Problem set:
(A) According to the profile of Dominique van Schalkwyk, what does her husband Helgard do for a living?
(B) Write out the profile of Dominique van Schalkwyk word for word, starting at "Dominique’s time at" and ending at "have redeemed myself.".
(C) Continue the profile of Dominique van Schalkwyk from the point where it stops.

== Text segment

“I grew up with a deep love of nature,” says Dominique van Schalkwyk who will receive her master’s degree in Chemical Engineering on 9 December 2019. “When I first learned about climate change, I very quickly felt a need to protect that part of my childhood. This stuck with me during my high school days and when the time came to make a decision about what I want to do with my life, biofuels was my answer and chemical engineering was one of the ways to get there, so that’s what I did.”
“I obtained my bachelor’s degree in Chemical Engineering in December 2016 and initially I had no plans to carry on with postgrad. However, it was difficult to find work in Cape Town. When I saw an advert in which Prof Johann Görgens advertised a postgraduate opportunity in bioresource technology, I realised it tied in with my goals. The title of my master’s thesis is Techno-economic analysis of bio-oil production from forest residues via non-catalytic and catalytic pyrolysis processes.”
Dominique’s time at university has not all been plain sailing. She explains: “I have a vision impairment and struggled in my undergrad years, but the postgrad environment suited me better. Postgrad was a huge time of growth as it offered me opportunities to expand my ideas and thoughts. I regard my vision impairment as part of my journey. To walk this journey and be rewarded with a master’s degree cum laude for my hard work, feels as if I have redeemed myself.
“Now that I have completed my master’s, I would like to find work and gain experience before considering enrolling for a PhD. I would like to work in biofuels, bioenergy or renewable energy – even in bio-based chemicals and plastics. It is essential to me that the work I do in some way contributes to mitigating climate change and creating a more sustainable environment.”
Dominique is married to Helgard, a winemaker in Franschhoek. “He is very supportive,” she notes. “I am so grateful for the role he played in me getting my master’s. He took over the household, which allowed me to concentrate on my research. We have a great romance and amazing friendship. Although we have our serious moments, we share a lot of love and laughter and try to keep things light when we can. Helgard is very passionate about winemaking and it would be ideal if I could find a position in Cape Town or close to the winelands where I can start my career.”
Photograph: Nature lover Dominique van Schalkwyk in her element surrounded by vineyards and trees.
Title: Techno-economic and environmental analysis of bio-oil production from forest residues via non-catalytic and catalytic pyrolysis processes.

====
== Listed entries

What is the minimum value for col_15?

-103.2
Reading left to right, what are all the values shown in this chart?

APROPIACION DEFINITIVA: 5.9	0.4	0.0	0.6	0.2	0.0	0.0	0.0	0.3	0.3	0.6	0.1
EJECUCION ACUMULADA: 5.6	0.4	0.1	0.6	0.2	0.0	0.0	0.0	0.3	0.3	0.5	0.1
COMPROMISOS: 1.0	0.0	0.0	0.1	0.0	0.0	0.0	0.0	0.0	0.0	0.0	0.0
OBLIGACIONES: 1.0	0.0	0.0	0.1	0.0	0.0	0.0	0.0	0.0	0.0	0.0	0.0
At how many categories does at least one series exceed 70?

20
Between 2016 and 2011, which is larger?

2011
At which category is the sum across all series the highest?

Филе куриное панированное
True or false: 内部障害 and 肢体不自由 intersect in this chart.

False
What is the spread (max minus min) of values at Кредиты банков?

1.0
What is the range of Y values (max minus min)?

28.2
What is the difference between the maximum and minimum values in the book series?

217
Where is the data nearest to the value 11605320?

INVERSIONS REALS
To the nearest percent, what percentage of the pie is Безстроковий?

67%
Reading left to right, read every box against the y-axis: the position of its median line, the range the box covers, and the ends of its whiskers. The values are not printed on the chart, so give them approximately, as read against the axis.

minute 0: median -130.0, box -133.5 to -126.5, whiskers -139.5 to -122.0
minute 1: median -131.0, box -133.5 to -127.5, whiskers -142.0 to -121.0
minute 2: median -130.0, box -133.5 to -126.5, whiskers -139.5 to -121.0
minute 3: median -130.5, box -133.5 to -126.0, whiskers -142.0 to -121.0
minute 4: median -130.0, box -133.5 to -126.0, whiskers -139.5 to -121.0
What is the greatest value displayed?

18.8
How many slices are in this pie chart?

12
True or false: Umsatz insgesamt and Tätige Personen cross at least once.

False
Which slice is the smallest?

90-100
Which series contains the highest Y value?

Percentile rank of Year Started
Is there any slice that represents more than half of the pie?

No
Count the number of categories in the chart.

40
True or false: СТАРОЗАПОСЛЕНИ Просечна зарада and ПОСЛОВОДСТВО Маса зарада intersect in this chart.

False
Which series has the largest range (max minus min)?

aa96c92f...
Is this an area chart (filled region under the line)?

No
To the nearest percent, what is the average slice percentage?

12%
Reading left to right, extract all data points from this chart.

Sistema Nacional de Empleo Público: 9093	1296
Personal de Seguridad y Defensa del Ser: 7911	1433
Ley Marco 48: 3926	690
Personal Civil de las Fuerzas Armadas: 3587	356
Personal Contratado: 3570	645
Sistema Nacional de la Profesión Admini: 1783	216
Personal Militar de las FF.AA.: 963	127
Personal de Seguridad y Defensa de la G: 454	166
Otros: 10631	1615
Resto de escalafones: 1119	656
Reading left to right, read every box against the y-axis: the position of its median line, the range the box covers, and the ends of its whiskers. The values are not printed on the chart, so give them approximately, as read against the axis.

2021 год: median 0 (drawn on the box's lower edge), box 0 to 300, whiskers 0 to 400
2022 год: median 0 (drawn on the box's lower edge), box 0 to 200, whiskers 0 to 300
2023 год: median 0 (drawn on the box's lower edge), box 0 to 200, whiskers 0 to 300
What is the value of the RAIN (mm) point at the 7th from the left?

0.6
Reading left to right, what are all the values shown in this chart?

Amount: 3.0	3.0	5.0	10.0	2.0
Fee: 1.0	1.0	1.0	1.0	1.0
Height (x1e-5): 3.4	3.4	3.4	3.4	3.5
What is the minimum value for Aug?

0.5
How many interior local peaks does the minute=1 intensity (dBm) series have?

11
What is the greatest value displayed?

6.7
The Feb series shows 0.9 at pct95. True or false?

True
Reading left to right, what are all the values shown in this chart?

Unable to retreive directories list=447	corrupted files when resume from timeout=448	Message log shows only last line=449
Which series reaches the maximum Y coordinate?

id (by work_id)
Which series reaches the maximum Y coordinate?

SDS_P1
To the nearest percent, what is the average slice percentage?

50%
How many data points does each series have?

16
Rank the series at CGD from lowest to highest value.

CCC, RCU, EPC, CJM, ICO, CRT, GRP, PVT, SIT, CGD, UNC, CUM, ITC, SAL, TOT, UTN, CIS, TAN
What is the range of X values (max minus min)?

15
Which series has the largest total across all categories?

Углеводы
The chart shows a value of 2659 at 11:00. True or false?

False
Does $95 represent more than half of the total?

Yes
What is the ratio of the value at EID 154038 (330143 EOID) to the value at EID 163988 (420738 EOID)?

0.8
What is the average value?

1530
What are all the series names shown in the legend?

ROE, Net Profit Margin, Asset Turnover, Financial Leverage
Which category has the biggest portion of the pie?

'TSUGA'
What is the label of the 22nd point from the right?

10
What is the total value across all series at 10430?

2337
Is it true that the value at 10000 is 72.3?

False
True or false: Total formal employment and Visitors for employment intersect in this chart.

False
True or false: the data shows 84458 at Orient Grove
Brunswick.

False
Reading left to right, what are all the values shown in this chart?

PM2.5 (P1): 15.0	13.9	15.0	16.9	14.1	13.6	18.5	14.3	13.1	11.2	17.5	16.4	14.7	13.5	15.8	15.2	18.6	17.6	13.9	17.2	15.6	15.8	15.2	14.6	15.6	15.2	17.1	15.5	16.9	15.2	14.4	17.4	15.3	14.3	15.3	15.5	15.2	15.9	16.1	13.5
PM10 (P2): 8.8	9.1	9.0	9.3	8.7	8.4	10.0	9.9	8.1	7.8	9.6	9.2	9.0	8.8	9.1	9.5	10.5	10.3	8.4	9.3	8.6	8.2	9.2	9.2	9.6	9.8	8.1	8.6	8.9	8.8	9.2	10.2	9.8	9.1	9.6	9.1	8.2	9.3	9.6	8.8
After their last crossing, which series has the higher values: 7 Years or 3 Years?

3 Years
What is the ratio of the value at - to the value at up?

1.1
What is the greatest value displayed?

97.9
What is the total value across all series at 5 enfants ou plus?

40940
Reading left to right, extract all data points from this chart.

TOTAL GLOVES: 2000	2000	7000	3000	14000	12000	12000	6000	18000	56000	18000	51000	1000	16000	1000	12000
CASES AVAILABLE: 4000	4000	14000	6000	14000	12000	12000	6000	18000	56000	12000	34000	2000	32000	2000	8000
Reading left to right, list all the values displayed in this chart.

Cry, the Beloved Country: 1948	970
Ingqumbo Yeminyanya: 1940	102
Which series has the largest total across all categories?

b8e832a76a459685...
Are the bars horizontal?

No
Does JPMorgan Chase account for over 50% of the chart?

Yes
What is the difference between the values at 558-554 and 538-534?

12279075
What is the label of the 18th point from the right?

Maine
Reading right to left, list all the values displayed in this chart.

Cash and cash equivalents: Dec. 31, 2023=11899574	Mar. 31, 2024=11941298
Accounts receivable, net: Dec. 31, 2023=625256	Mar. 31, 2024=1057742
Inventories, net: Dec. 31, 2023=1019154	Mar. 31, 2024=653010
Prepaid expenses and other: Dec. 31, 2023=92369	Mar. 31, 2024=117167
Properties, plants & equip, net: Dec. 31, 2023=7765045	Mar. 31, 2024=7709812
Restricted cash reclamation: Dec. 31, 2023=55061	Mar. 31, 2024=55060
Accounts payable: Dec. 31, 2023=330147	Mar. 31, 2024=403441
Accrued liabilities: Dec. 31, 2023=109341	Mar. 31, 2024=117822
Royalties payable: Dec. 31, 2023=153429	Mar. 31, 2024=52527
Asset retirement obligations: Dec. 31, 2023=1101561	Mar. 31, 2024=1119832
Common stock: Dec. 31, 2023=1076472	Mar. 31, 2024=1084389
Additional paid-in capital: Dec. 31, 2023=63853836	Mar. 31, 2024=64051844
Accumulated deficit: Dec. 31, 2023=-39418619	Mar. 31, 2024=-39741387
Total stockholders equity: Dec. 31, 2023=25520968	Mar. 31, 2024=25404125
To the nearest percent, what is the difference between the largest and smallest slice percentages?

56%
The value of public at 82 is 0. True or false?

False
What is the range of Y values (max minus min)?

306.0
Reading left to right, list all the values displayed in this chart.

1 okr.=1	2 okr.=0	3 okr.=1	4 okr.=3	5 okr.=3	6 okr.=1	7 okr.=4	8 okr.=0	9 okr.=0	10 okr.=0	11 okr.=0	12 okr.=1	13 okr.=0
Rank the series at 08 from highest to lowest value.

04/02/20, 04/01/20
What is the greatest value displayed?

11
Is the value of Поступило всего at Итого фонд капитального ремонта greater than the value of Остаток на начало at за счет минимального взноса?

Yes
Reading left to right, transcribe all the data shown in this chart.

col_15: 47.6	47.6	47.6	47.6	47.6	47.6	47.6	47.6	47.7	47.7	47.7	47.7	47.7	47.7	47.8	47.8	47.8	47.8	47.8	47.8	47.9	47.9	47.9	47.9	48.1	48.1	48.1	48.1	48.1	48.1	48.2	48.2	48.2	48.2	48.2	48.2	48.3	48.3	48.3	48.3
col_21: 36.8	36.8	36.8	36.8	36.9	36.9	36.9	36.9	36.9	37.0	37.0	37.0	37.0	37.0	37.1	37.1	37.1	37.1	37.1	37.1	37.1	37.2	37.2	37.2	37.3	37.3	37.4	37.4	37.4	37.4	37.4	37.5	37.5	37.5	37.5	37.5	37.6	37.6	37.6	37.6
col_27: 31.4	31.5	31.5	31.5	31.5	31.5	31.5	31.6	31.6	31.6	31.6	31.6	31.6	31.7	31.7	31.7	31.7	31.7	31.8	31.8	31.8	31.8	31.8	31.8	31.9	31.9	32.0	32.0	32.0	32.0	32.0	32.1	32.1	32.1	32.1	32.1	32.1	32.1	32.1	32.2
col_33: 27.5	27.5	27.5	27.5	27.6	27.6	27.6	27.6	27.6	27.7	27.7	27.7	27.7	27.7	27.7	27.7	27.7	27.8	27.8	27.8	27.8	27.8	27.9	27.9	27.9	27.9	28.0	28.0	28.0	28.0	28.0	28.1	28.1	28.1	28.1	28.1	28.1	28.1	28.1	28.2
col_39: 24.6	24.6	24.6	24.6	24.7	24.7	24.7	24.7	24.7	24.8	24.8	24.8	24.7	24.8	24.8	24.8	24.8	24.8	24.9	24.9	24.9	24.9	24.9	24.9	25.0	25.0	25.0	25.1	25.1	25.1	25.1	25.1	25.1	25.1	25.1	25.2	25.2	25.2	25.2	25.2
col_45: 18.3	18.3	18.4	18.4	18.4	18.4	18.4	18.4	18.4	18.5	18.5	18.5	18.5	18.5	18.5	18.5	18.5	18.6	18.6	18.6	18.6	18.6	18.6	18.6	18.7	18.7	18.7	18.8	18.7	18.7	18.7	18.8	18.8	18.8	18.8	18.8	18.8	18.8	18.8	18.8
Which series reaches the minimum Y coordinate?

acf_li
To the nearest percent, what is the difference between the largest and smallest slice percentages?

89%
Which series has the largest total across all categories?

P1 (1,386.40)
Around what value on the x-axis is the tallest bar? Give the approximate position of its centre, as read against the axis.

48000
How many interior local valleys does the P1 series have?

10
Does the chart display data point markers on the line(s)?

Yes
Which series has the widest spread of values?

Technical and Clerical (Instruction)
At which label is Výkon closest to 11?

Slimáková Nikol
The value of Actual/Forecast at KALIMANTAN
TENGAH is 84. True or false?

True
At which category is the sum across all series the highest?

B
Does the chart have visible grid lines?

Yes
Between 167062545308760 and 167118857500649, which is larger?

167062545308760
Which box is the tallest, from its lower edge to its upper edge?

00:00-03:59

====

Answers by task:
(A) He is a winemaker in Franschhoek.

(B)
Dominique’s time at university has not all been plain sailing. She explains: “I have a vision impairment and struggled in my undergrad years, but the postgrad environment suited me better. Postgrad was a huge time of growth as it offered me opportunities to expand my ideas and thoughts. I regard my vision impairment as part of my journey. To walk this journey and be rewarded with a master’s degree cum laude for my hard work, feels as if I have redeemed myself.

(C)
Summary: Forest residue is the woody biomass (e.g. treetops and branches) left behind in forests after felling and thinning operations. As a high fire risk, forest residues are often disposed of by controlled in-field burning or sold as firewood. Both inevitably contribute to air pollution and the latter has little economic value. The approximately 1,5 million dry tonnes of forest residues available in South Africa every year can instead be converted through pyrolysis, at elevated temperatures under an inert atmosphere, into liquid bio oil and solid biochar. Bio-oil can be co-processed with vacuum gas oil at an existing crude-oil refinery to produce bio derived fuel, while biochar can be applied to the soil for carbon sequestration and supplementation. Furthermore, bio-oil quality (measured by oxygen content) can be upgraded by introducing a catalyst in situ to the pyrolysis process. More upgraded bio oil compared to crude bio-oil can then be co-processed without significantly impacting product yield and quality at the refinery. The results showed a clear environmental benefit as both non catalytic and catalytic pyrolysis processes were carbon negative compared to the near carbon neutral process of burning forest residues. Moreover, the potential to reduce carbon emissions through co-processing crude or upgraded bio oil was significant. However for private investors, the commercialisation of bio-oil production via non-catalytic and catalytic pyrolysis processes was not cost-competitive with fossil fuel production. The commercialisation of these processes often hinges on crude-oil prices and government subsidisation. The next step is then to determine how much more refineries are willing to pay for bio-oil compared to fossil fuel based on both oxygen content and environmental benefit.
Photograph: Dominique van Schalkwyk.